Hollywood’s is a history rife with offensive films, political controversy and reactionary self-censorship.

The world reacted with great sorrow and regret today as Sony Pictures announced it would be cancelling all screenings of The Interview, the clever, sophisticated political comedy about how James Franco and Seth Rogan attempt to assassinate North Korean president Kim Jong-un. Cinephiles are surely weeping over this great loss to the American film canon. Franco and Rogen will have to find some way to console themselves over this agonizing blow to their artistic repertoire, perhaps by rolling around in the piles and piles of money they will make from the movie anyway.
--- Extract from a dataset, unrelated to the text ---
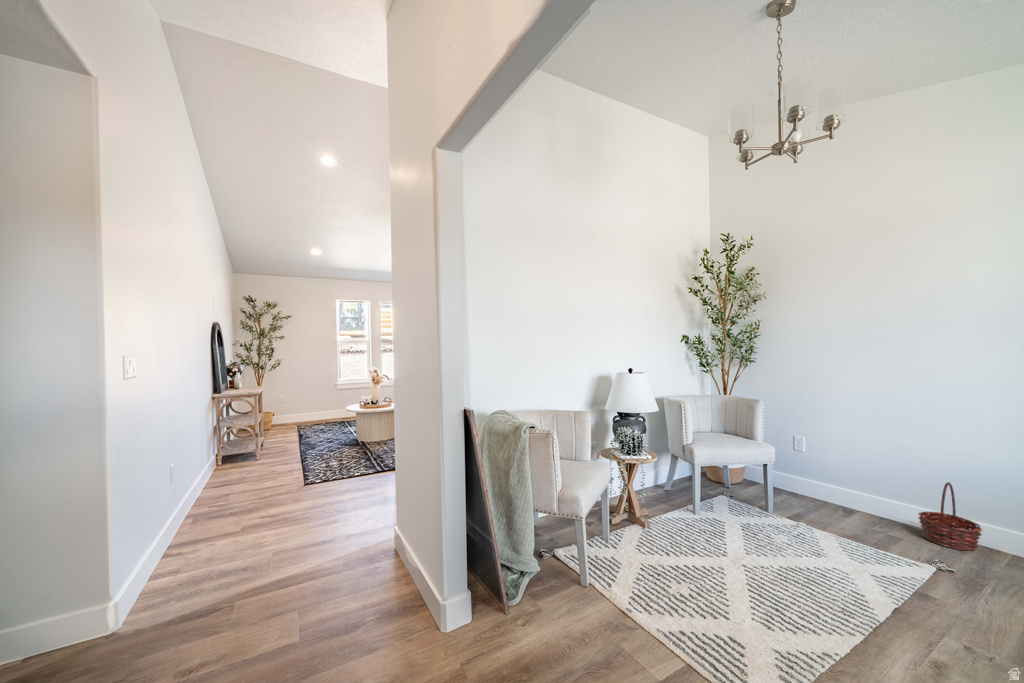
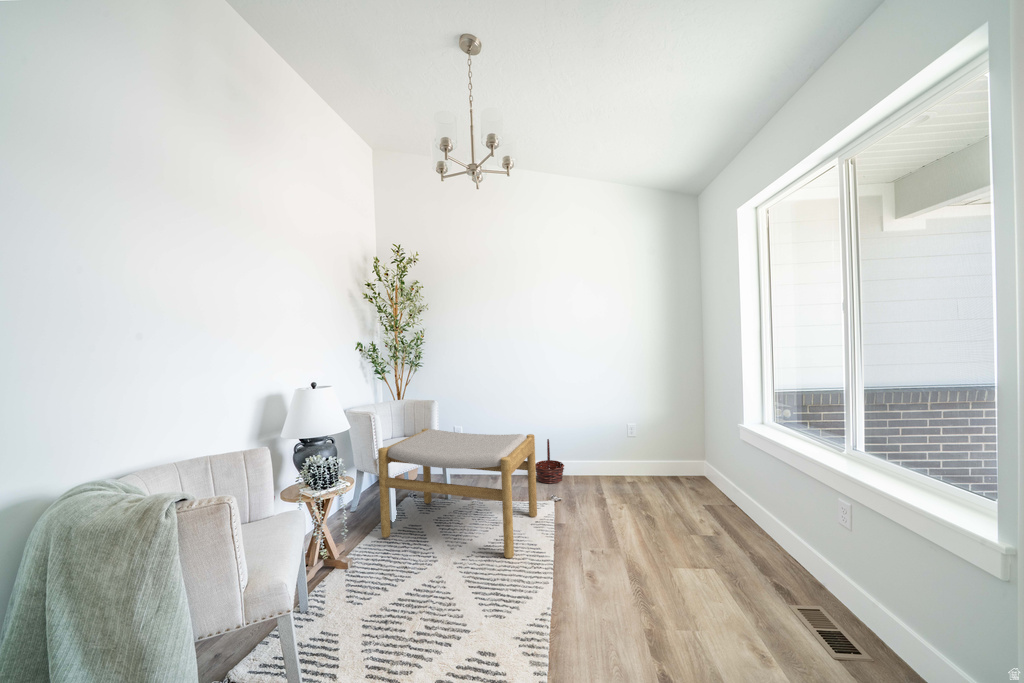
footstool: none [683,428,890,592] -> present [378,429,537,559]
If there are worries this might have a chilling effect on future film production, they’ve been justified. It looks like another North Korean-related film project, this one starring Steve Carell, has been tabled indefinitely. Still, this isn’t the first time a film project has been shut down over concerns about its contents. Hollywood’s is a history rife with offensive films, political controversy and reactionary self-censorship. Here are three films that were too contentious to be screened:


Alfred Hitchcock’s Memory of the Camps

The footage collected for Hitchcock’s legendary Holocaust documentary was reportedly so gruesome and horrifying it left the filmmaker “traumatized”. It was originally concieved as a joint production by the British and American governments, who intended to use it to broadcast the atrocities committed by the Nazis. But it took so long to finish that they eventually put a kibosh on the whole thing, fearful that its contents would hinder reconstruction and reconciliation in post-war Germany. The footage was collecting dust at the Imperial War Museum for more than 40 years before it was rediscovered.
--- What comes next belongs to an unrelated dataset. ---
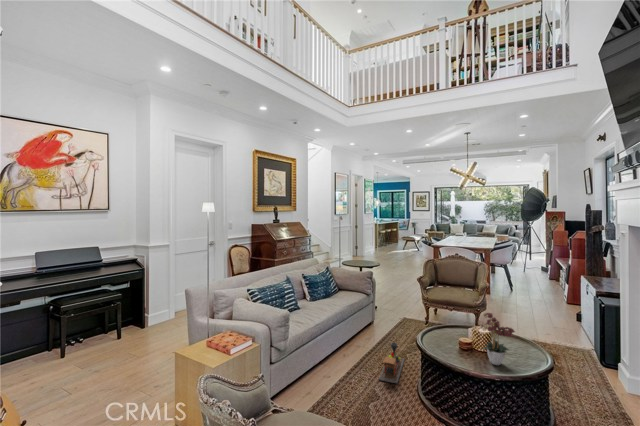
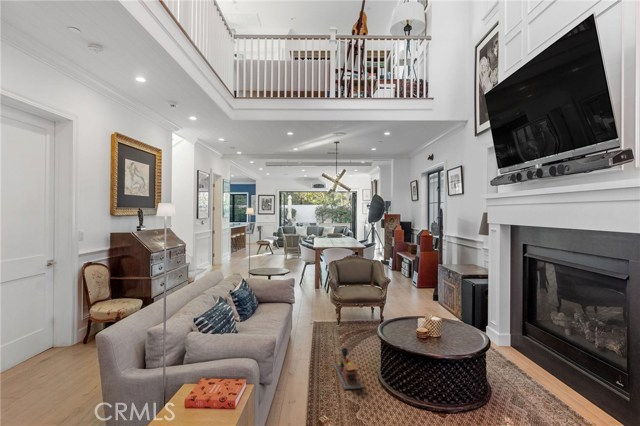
flower arrangement: present [482,313,515,365] -> none [444,301,469,347]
Walt Disney’s Song of the South

Racist tropes and stereotypes pervade many of Disney’s older films, but one film was so offensive it was locked away, unseen, for a couple of decades. Song of the South depicted, according to Slate, “Uncle Remus and his fellow smilin’, Massah-servin’ black folk”. Although the film premiered in Atlanta (where James Baskett, who plays Uncle Remus, reportedly couldn’t attend because of segregation laws), Disney never released it on home video in the United States, fearing the backlash it would create.

Keith Allens’s Unlawful Killing

This documentary about the death of Princess Diana, her partner Dodi Fayed offers up a sensational investigation into the car crash that killed them. Financed by Dodi’s father, Mohamed Al-Fayed, the film trades on all kinds of salacious rumors about the royal family and slings a number of accusations at them, including one that implicates them in a cover-up of Diana’s death. Although the film premiered at Cannes, it was denied certification to screen in the U.K. and could not find a U.S. distributor. Lawyers on both sides of the Atlantic said the film carried too much risk.